Who needs meetings? Except managers, of course
It is difficult, even for the most seasoned managers — whether in government or the private sector — to come up with ways to inspire their subordinates through the drudgery that marks most careers. Take the following sentence: “A career is a bridge, and sometimes it needs a civil engineer.” Does it carry hidden wisdom or is it trite? Clearly, the problem of being inspirational is exercising a figure no less exalted than India’s top bureaucrat. In a two-page note accompanied by 10 pages of guidelines on how to conduct meetings sent to all secretaries to the Government of India, Cabinet Secretary T V Somanathan has asked stalwarts of India’s steel frame a vexing question : Are they gaining “30 years’ experience or one year’s experience repeated 30 times”? Much of Somanathan’s advice resonates beyond the government, to anyone who has ever attended an unending series of meetings in a day.

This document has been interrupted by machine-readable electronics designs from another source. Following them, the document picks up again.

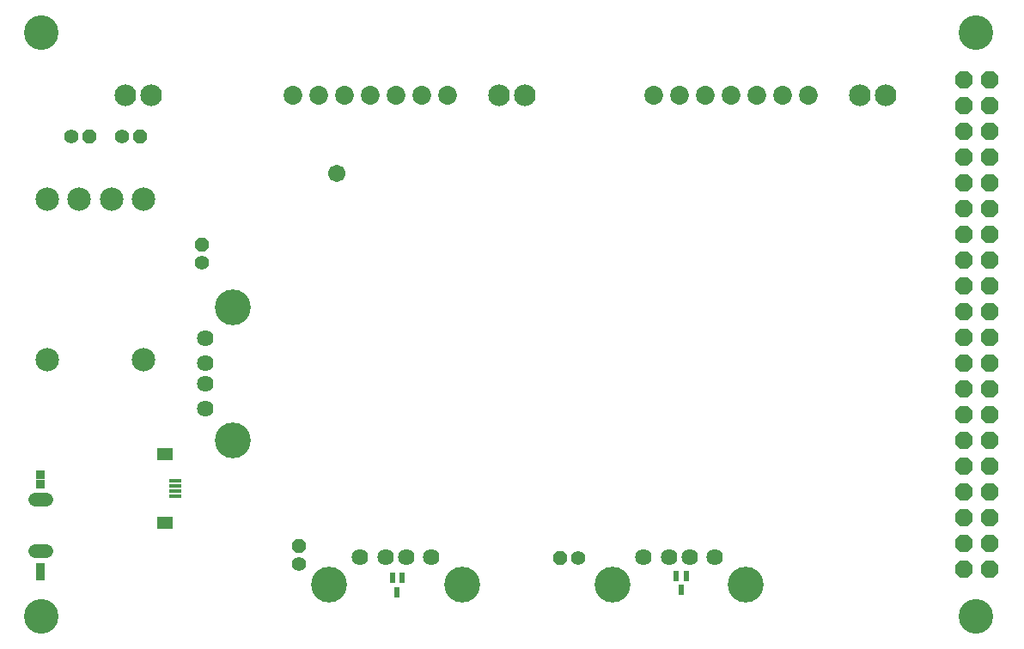
<source format=gbs>
G75*
G70*
%OFA0B0*%
%FSLAX24Y24*%
%IPPOS*%
%LPD*%
%AMOC8*
5,1,8,0,0,1.08239X$1,22.5*
%
%ADD10C,0.1340*%
%ADD11C,0.0907*%
%ADD12OC8,0.0560*%
%ADD13C,0.0560*%
%ADD14C,0.0730*%
%ADD15C,0.0840*%
%ADD16C,0.0640*%
%ADD17C,0.1390*%
%ADD18R,0.0237X0.0395*%
%ADD19OC8,0.0680*%
%ADD20R,0.0474X0.0178*%
%ADD21R,0.0608X0.0474*%
%ADD22C,0.0520*%
%ADD23R,0.0336X0.0336*%
%ADD24C,0.0671*%
D10*
X001834Y002943D03*
X001834Y025620D03*
X038094Y025620D03*
X038094Y002943D03*
D11*
X005797Y012898D03*
X002047Y012898D03*
X002047Y019148D03*
X003297Y019148D03*
X004547Y019148D03*
X005797Y019148D03*
D12*
X008055Y017387D03*
X005649Y021565D03*
X003680Y021565D03*
X011807Y005683D03*
X021957Y005191D03*
D13*
X022657Y005191D03*
X011807Y004983D03*
X008055Y016687D03*
X004949Y021565D03*
X002980Y021565D03*
D14*
X011574Y023183D03*
X012574Y023183D03*
X013574Y023183D03*
X014574Y023183D03*
X015574Y023183D03*
X016574Y023183D03*
X017574Y023183D03*
X025574Y023183D03*
X026574Y023183D03*
X027574Y023183D03*
X028574Y023183D03*
X029574Y023183D03*
X030574Y023183D03*
X031574Y023183D03*
D15*
X033574Y023183D03*
X034574Y023183D03*
X020574Y023183D03*
X019574Y023183D03*
X006074Y023183D03*
X005074Y023183D03*
D16*
X008186Y013739D03*
X008186Y012759D03*
X008186Y011969D03*
X008186Y010989D03*
X014199Y005253D03*
X015179Y005253D03*
X015969Y005253D03*
X016949Y005253D03*
X025199Y005253D03*
X026179Y005253D03*
X026969Y005253D03*
X027949Y005253D03*
D17*
X029159Y004183D03*
X023989Y004183D03*
X018159Y004183D03*
X012989Y004183D03*
X009256Y009779D03*
X009256Y014949D03*
D18*
X015437Y004439D03*
X015830Y004439D03*
X015634Y003888D03*
X026445Y004518D03*
X026838Y004518D03*
X026641Y003967D03*
D19*
X037634Y004782D03*
X038634Y004782D03*
X038634Y005782D03*
X038634Y006782D03*
X037634Y006782D03*
X037634Y005782D03*
X037634Y007782D03*
X038634Y007782D03*
X038634Y008782D03*
X038634Y009782D03*
X037634Y009782D03*
X037634Y008782D03*
X037634Y010782D03*
X038634Y010782D03*
X038634Y011782D03*
X037634Y011782D03*
X037634Y012782D03*
X038634Y012782D03*
X038634Y013782D03*
X037634Y013782D03*
X037634Y014782D03*
X038634Y014782D03*
X038634Y015782D03*
X037634Y015782D03*
X037634Y016782D03*
X038634Y016782D03*
X038634Y017782D03*
X037634Y017782D03*
X037634Y018782D03*
X038634Y018782D03*
X038634Y019782D03*
X037634Y019782D03*
X037634Y020782D03*
X038634Y020782D03*
X038634Y021782D03*
X038634Y022782D03*
X037634Y022782D03*
X037634Y021782D03*
X037634Y023782D03*
X038634Y023782D03*
D20*
X007031Y008199D03*
X007031Y008002D03*
X007031Y007805D03*
X007031Y007608D03*
D21*
X006618Y006569D03*
X006618Y009238D03*
D22*
X002015Y007486D02*
X001575Y007486D01*
X001575Y005486D02*
X002015Y005486D01*
D23*
X001795Y004852D03*
X001795Y004498D03*
X001795Y008081D03*
X001795Y008435D03*
D24*
X013291Y020148D03*
M02*

</source>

This broad swathe of white-collar workers can attest to the fact that, more often than not, the preparation for the meeting to discuss progress on the work promised at the last meeting ends up becoming the work itself. And the ability to make a presentation with a plethora of graphs is more significant for career advancement than the quality of the work the PPT purports to showcase. The cabinet secretary’s caution against meetings that “tend to start late, be overstretched and directionless, and often lead to no tangible ‘takeaways’” is well taken. But perhaps, it misses a deeper point. The meeting is for the manager. The purpose of the meeting, more often than not, is to justify that role. In such a context, what’s the difference between “30 years of experience” and “a year’s experience repeated 30 times”?
- 1The Cabinet Secretary is the senior-most civil servant in India and head of the Civil Services Board, a post created under the Government of India (Transaction of Business) Rules framed under Article 77 of the Constitution. The editorial's subject highlights how administrative efficiency within the executive depends on internal management culture, not just law. Reforming meeting practices is a small but telling test of whether the 'steel frame' can modernise its own working methods.

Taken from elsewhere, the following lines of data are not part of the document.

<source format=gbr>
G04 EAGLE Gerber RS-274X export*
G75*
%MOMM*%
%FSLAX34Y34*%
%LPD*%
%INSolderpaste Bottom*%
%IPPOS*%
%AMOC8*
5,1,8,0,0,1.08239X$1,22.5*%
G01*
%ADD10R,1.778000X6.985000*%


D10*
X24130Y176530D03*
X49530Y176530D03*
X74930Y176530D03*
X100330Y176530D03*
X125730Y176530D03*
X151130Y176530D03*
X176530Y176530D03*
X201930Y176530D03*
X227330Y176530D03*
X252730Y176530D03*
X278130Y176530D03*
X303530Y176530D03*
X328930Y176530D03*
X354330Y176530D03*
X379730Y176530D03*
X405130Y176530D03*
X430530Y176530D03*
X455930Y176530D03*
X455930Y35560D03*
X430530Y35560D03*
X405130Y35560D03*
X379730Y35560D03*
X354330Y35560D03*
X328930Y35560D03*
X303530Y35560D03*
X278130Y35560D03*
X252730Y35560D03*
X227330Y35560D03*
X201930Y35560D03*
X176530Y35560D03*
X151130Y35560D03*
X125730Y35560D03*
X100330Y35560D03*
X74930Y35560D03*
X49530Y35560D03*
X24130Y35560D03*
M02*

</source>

- 2As domestic-governance commentary, the note speaks to administrative reform, a recurring theme since the Second Administrative Reforms Commission of 2005 recommended citizen-centric, outcome-focused governance. India's permanent bureaucracy, anchored by the all-India services under Article 312 of the Constitution, is often criticised for process over results. The editorial's worry that meetings substitute for work mirrors long-standing calls to shift the civil service from procedure to measurable performance.
- 3While this editorial is not about a court case, the civil service it discusses operates under constitutional protections in Article 311, which restricts the dismissal of government servants, and conduct rules enforced through bodies like the Central Vigilance Commission. These safeguards aim to ensure neutrality but can also entrench routine over reform. The piece implicitly questions whether such insulation lets a 'year repeated thirty times' pass for thirty years of genuine experience.
- 4Studies of workplace productivity consistently find managers and professionals losing many hours weekly to unproductive meetings, with some surveys estimating over thirty percent of meeting time is wasted. India's central secretariat comprises dozens of ministries and thousands of senior officers whose time carries real fiscal cost. A two-page note backed by ten pages of guidelines to fix this, the editorial notes wryly, itself illustrates how process can crowd out the substantive work it intends to improve.